The government would need to be clear about the criteria that an organisation would have to meet to take on these responsibilities, Sir Jon told Tes.

‘Bigger, more capable trusts’

Sir Jon’s paper also sets out how the government should expect trusts to take “much more responsibility”.

He states that the government currently sets expectations of trust capability that are too low. These are then over-regulated because of a lack of confidence in having “capable, properly run institutions”.

To get out of this “vicious circle”, Sir Jon argues the government should set out higher expectations that all trusts are required to meet, including functions like a proper company secretary, health and safety, HR and a proper level of financial expertise.

Some small trusts would not be able to put all of these in place, he says, but they would be able to join with other trusts to access more capacity.

“The end result of this would be you’d have bigger, more capable trusts,” he told Tes.

“If you have bigger, more capable trusts, government could then regulate in a completely different way, because it would start from a much stronger base of knowing that trusts have all of these things in place because they’re required.”

Moving away from ‘micro-interventions’

Sir Jon added that schools should be able to set some “tests of concepts” that should replace government-set “grand national tests”.

There should be “no need for a national times table test”, he added. Instead schools should be able to routinely test children on times tables as part of daily and weekly learning.
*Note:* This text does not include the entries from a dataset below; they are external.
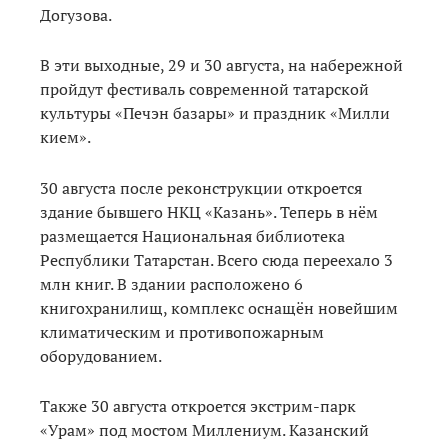
Догузова.
В эти выходные, 29 и 30 августа, на набережной
пройдут фестиваль современной татарской
культуры «Печэн базары» и праздник «Милли
кием».
30 августа после реконструкции откроется
здание бывшего НКЦ «Казань». Теперь в нём
размещается Национальная библиотека
Республики Татарстан. Всего сюда переехало 3
млн книг. В здании расположено 6
книгохранилищ, комплекс оснащён новейшим
климатическим и противопожарным
оборудованием.
Также 30 августа откроется экстрим-парк
«Урам» под мостом Миллениум. Казанский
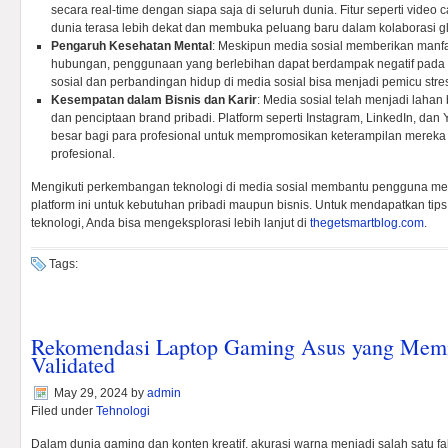
secara real-time dengan siapa saja di seluruh dunia. Fitur seperti video
dunia terasa lebih dekat dan membuka peluang baru dalam kolaborasi gl
Pengaruh Kesehatan Mental
: Meskipun media sosial memberikan manfa
hubungan, penggunaan yang berlebihan dapat berdampak negatif pada 
sosial dan perbandingan hidup di media sosial bisa menjadi pemicu str
Kesempatan dalam Bisnis dan Karir
: Media sosial telah menjadi lahan 
dan penciptaan brand pribadi. Platform seperti Instagram, LinkedIn, d
besar bagi para profesional untuk mempromosikan keterampilan mere
profesional.
Mengikuti perkembangan teknologi di media sosial membantu pengguna me
platform ini untuk kebutuhan pribadi maupun bisnis. Untuk mendapatkan tips 
teknologi, Anda bisa mengeksplorasi lebih lanjut di
thegetsmartblog.com
.
Tags:
Rekomendasi Laptop Gaming Asus yang Memil
Validated
May 29, 2024
by
admin
Filed under
Tehnologi
Dalam dunia gaming dan konten kreatif, akurasi warna menjadi salah satu f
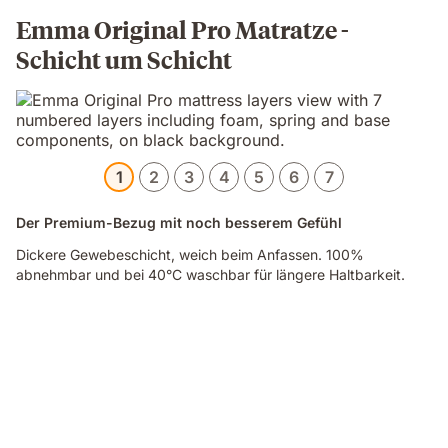
Emma Original Pro Matratze -
Schicht um Schicht
1
2
3
4
5
6
7
Der Premium-Bezug mit noch besserem Gefühl
Dickere Gewebeschicht, weich beim Anfassen. 100%
abnehmbar und bei 40°C waschbar für längere Haltbarkeit.
Video
of
a
hand
touching
the
edge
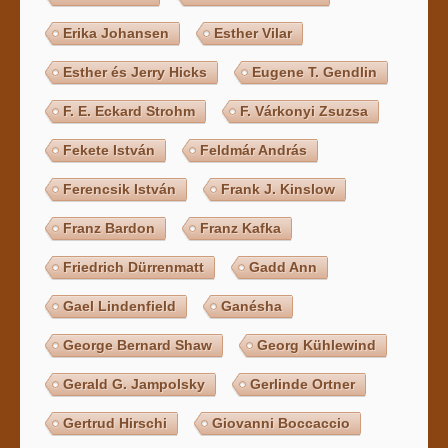
Erika Johansen
Esther Vilar
Esther és Jerry Hicks
Eugene T. Gendlin
F. E. Eckard Strohm
F. Várkonyi Zsuzsa
Fekete István
Feldmár András
Ferencsik István
Frank J. Kinslow
Franz Bardon
Franz Kafka
Friedrich Dürrenmatt
Gadd Ann
Gael Lindenfield
Ganésha
George Bernard Shaw
Georg Kühlewind
Gerald G. Jampolsky
Gerlinde Ortner
Gertrud Hirschi
Giovanni Boccaccio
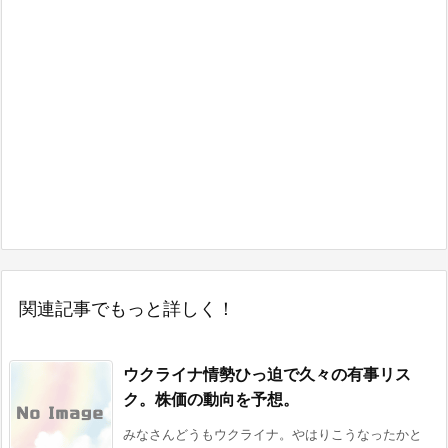
関連記事でもっと詳しく！
ウクライナ情勢ひっ迫で久々の有事リス
ク。株価の動向を予想。
みなさんどうもウクライナ。やはりこうなったかと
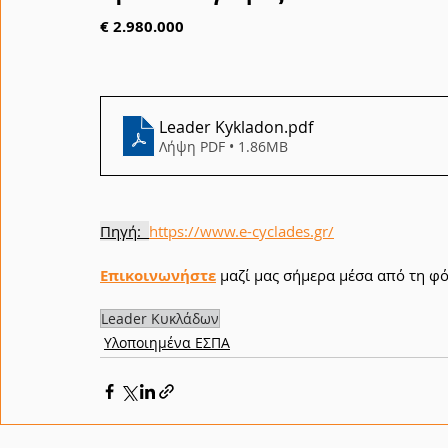
€ 2.980.000
Leader Kykladon
.pdf
Λήψη PDF • 1.86MB
Πηγή:  
https://www.e-cyclades.gr/
Επικοινωνήστε
μαζί μας σήμερα μέσα από τη φό
Leader Κυκλάδων
Υλοποιημένα ΕΣΠΑ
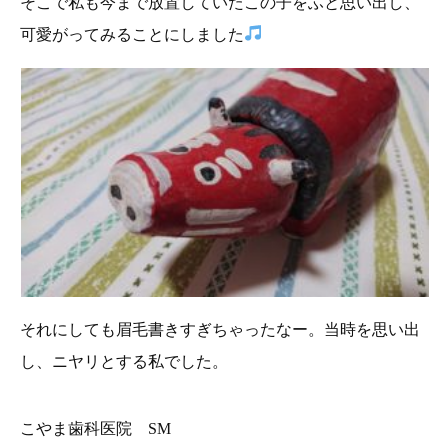
そこで私も今まで放置していたこの子をふと思い出し、
可愛がってみることにしました
それにしても眉毛書きすぎちゃったなー。当時を思い出
し、ニヤリとする私でした。
こやま歯科医院 SM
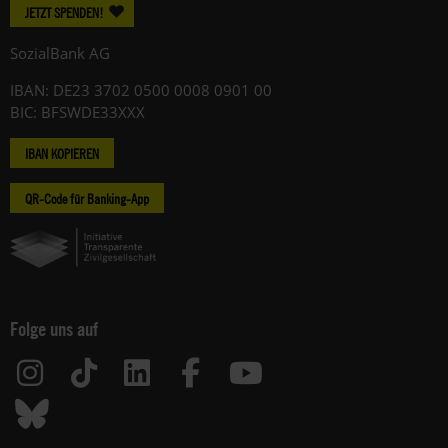
JETZT SPENDEN!
SozialBank AG
IBAN: DE23 3702 0500 0008 0901 00
BIC: BFSWDE33XXX
IBAN KOPIEREN
QR-Code für Banking-App
Folge uns auf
“Moving away from that kind of micro-intervention, I think, is important,” he said.

The multiplication tables check was made statutory in 2022. When it was first announced, unions criticised it as taking time away from teaching and learning.

Sir Jon said it was right to introduce the phonics check because it has improved standards. However, he added that it would not have been necessary “if the system were working as it should do”.

“You would have informed professionalism in every school and teachers would always be ahead of the government on these things. And that’s what we need to get to,” he said.

Reforming regional decision making

Currently regional directors are at the heart of much of the decision making for the academy system.

Sir Jon criticised much of the system as being “impersonal, rule-governed and process-following”.

However, he praised the work of the South West region, which, he writes in the paper, has engaged with the sector and thought strategically about the mix of trusts it wants to see in the area and how they should grow.

Robin Walker, chair of the Commons Education Select Committee, recently criticised the regional director system as being “a black box” system that lacked accountability.

Schools need support

To continue improving the system, schools need high levels of challenge but also high levels of support, Sir Jon said - but there are too many trusts where this is not in place.

This leaves “too many schools falling down the cracks” because the system “isn’t very well designed at the moment”, he told Tes.

He suggested that the government should make sure that all schools have “good quality challenge” from someone who knows them well - such as someone within a trust, within a local authority or from an outside organisation like Challenge Partners.

The government should set the framework for a system where these organisations can challenge schools to improve, but also support them and make sure they have support from a trust or local authority structure.

The DfE has been contacted for comment.